- _Work to do_
[1] Reproduce the part of the Pennsylvania Route 124 article that opens with the words containing "State highway in" and closes with "to its terminus.".
[2] In the Pennsylvania Route 124 article, list every Pennsylvania state route other than PA 124 named in the paragraph that begins "Pennsylvania Route 124 (PA 124) is".

Route information
- Maintained by PennDOT
- Length: 12.790 mi (20.584 km)
- Existed: 1928–present

Major junctions
- West end: East Prospect Street in York
- I-83 near York PA 24 near York
- East end: PA 425 / PA 624 in Lower Windsor Township

Location
- Country: United States
- State: Pennsylvania
- Counties: York

Highway system
- Pennsylvania State Route System; Interstate; US; State; Scenic; Legislative;
| ← PA 123 |  | → PA 125 |
| ← PA 922 | PA 923 | → PA 924 |

= Pennsylvania Route 124 =

State highway in York County, Pennsylvania, US

Pennsylvania Route 124 (PA 124) is a 12.8 mi state route in York County in south central Pennsylvania. The western terminus of the route is at the eastern border of York, where the road continues west as East Prospect Street towards PA 74. Its eastern terminus is at PA 425 and PA 624 in the Lower Windsor Township community of Craley, where PA 124 continues south as PA 425. PA 124 heads east from its beginning through suburban areas to the east of York, intersecting Interstate 83 (I-83) and PA 24. Farther east, the route heads through rural land in eastern York County to East Prospect, where it turns south and comes to its terminus.

- _Entries_
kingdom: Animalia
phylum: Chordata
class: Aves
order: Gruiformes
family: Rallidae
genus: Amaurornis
==
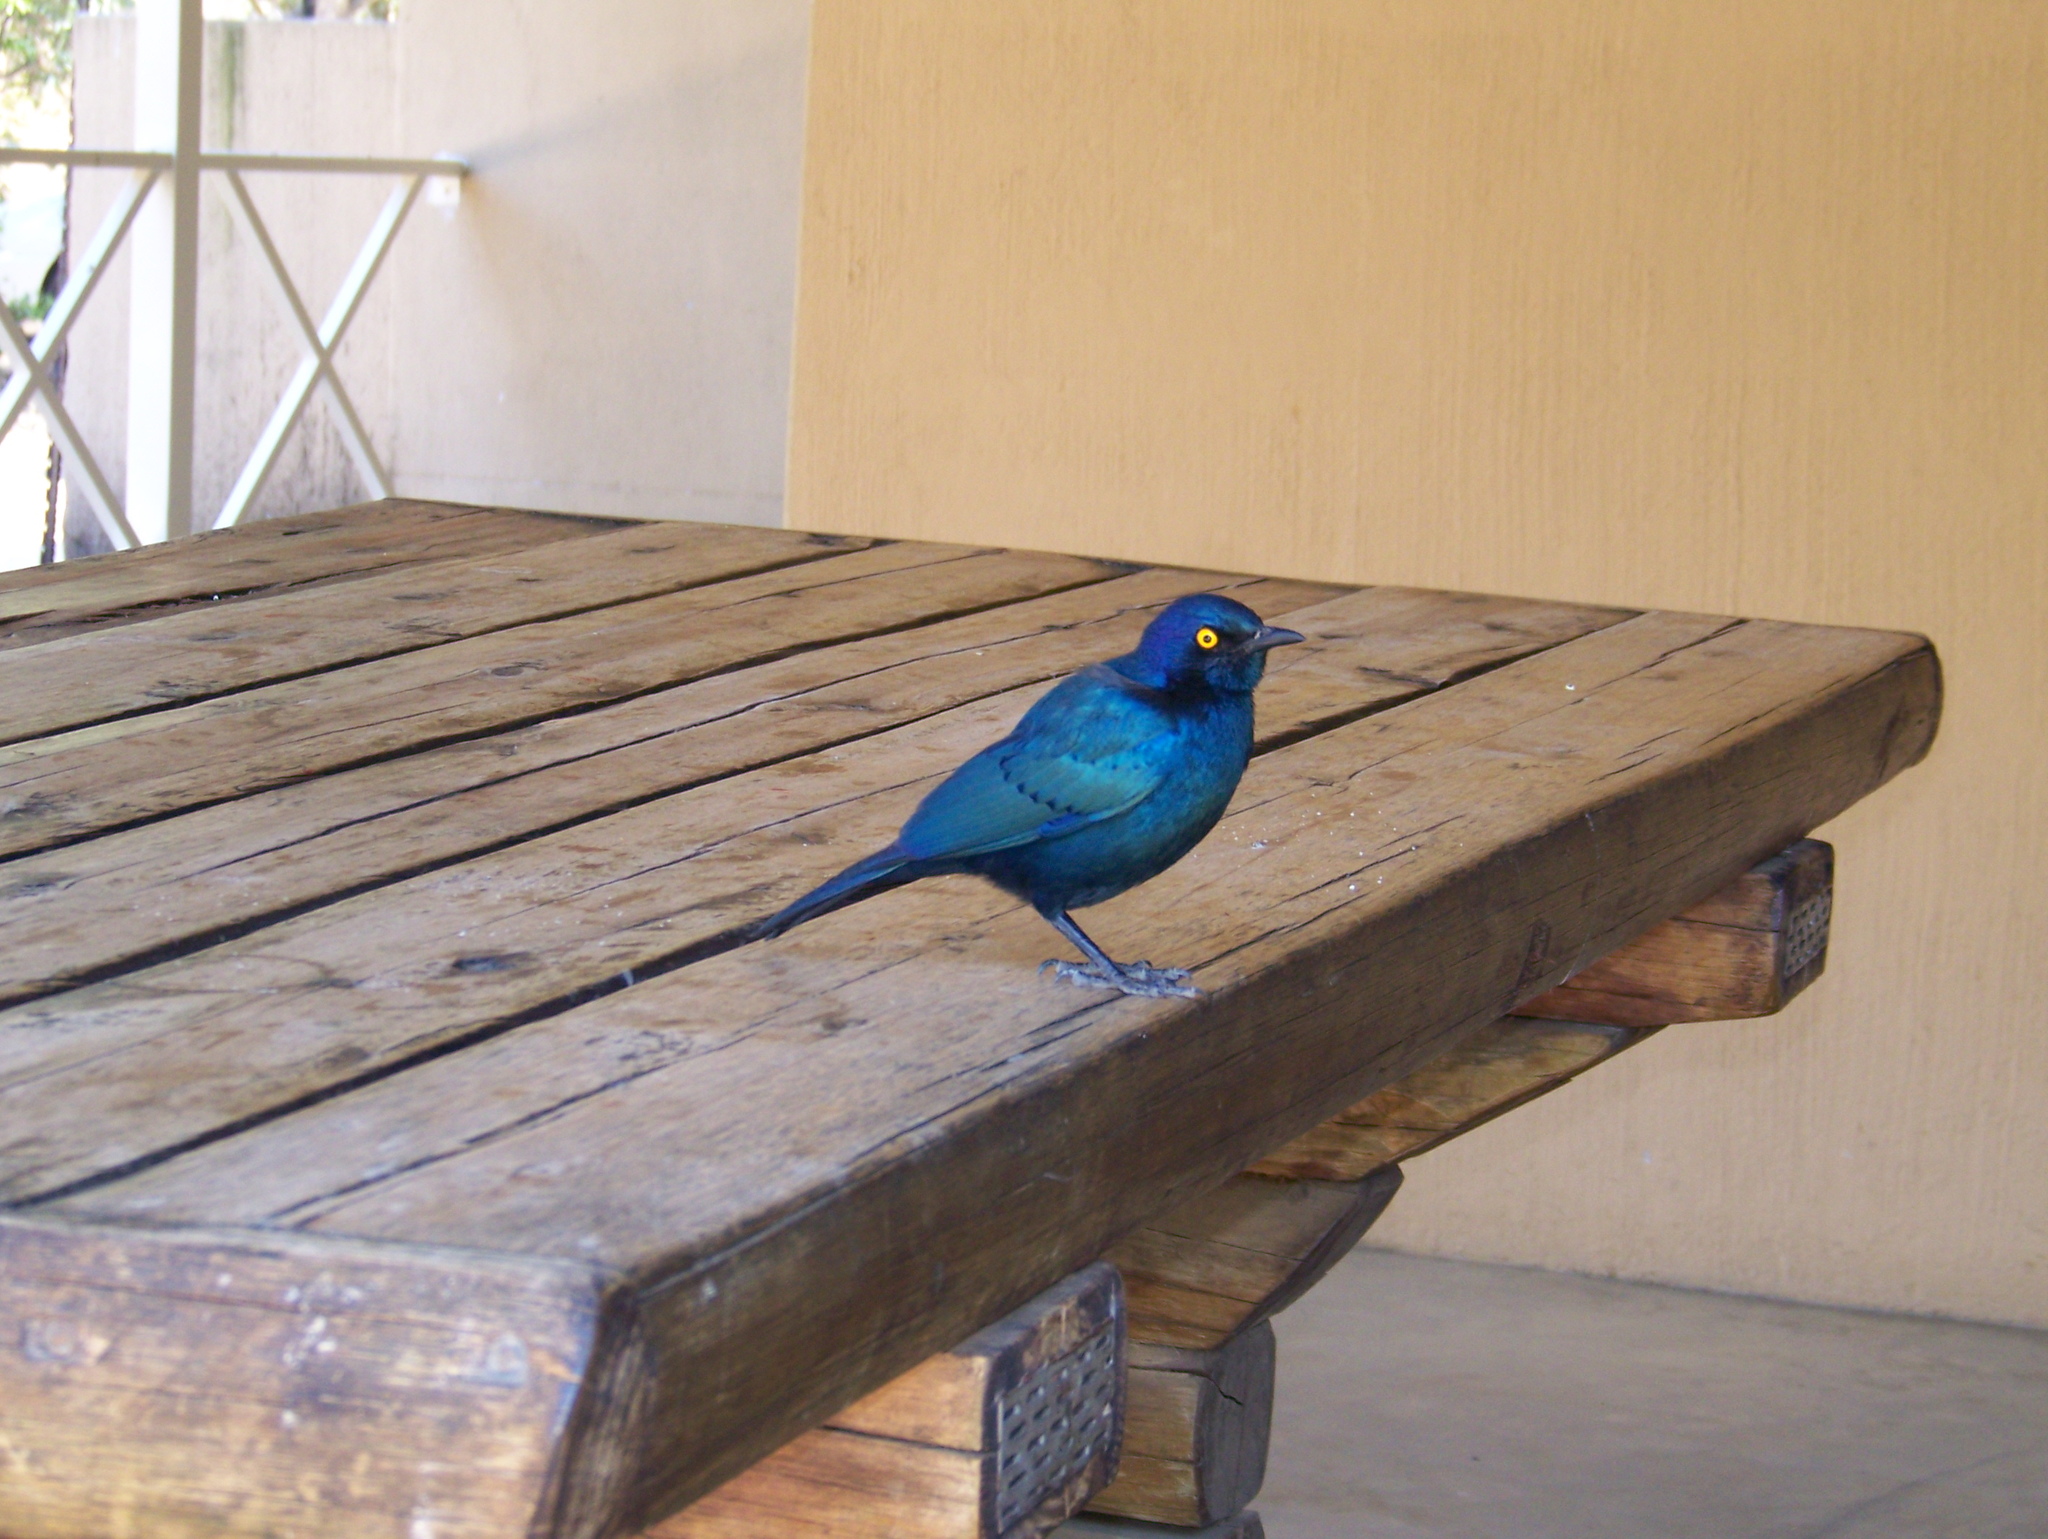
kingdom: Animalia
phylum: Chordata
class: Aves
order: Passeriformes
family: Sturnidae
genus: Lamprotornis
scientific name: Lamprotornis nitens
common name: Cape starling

- _Results for each task_
[1]
State highway in York County, Pennsylvania, US

Pennsylvania Route 124 (PA 124) is a 12.8 mi state route in York County in south central Pennsylvania. The western terminus of the route is at the eastern border of York, where the road continues west as East Prospect Street towards PA 74. Its eastern terminus is at PA 425 and PA 624 in the Lower Windsor Township community of Craley, where PA 124 continues south as PA 425. PA 124 heads east from its beginning through suburban areas to the east of York, intersecting Interstate 83 (I-83) and PA 24. Farther east, the route heads through rural land in eastern York County to East Prospect, where it turns south and comes to its terminus.

[2]
PA 74
PA 425
PA 624
PA 24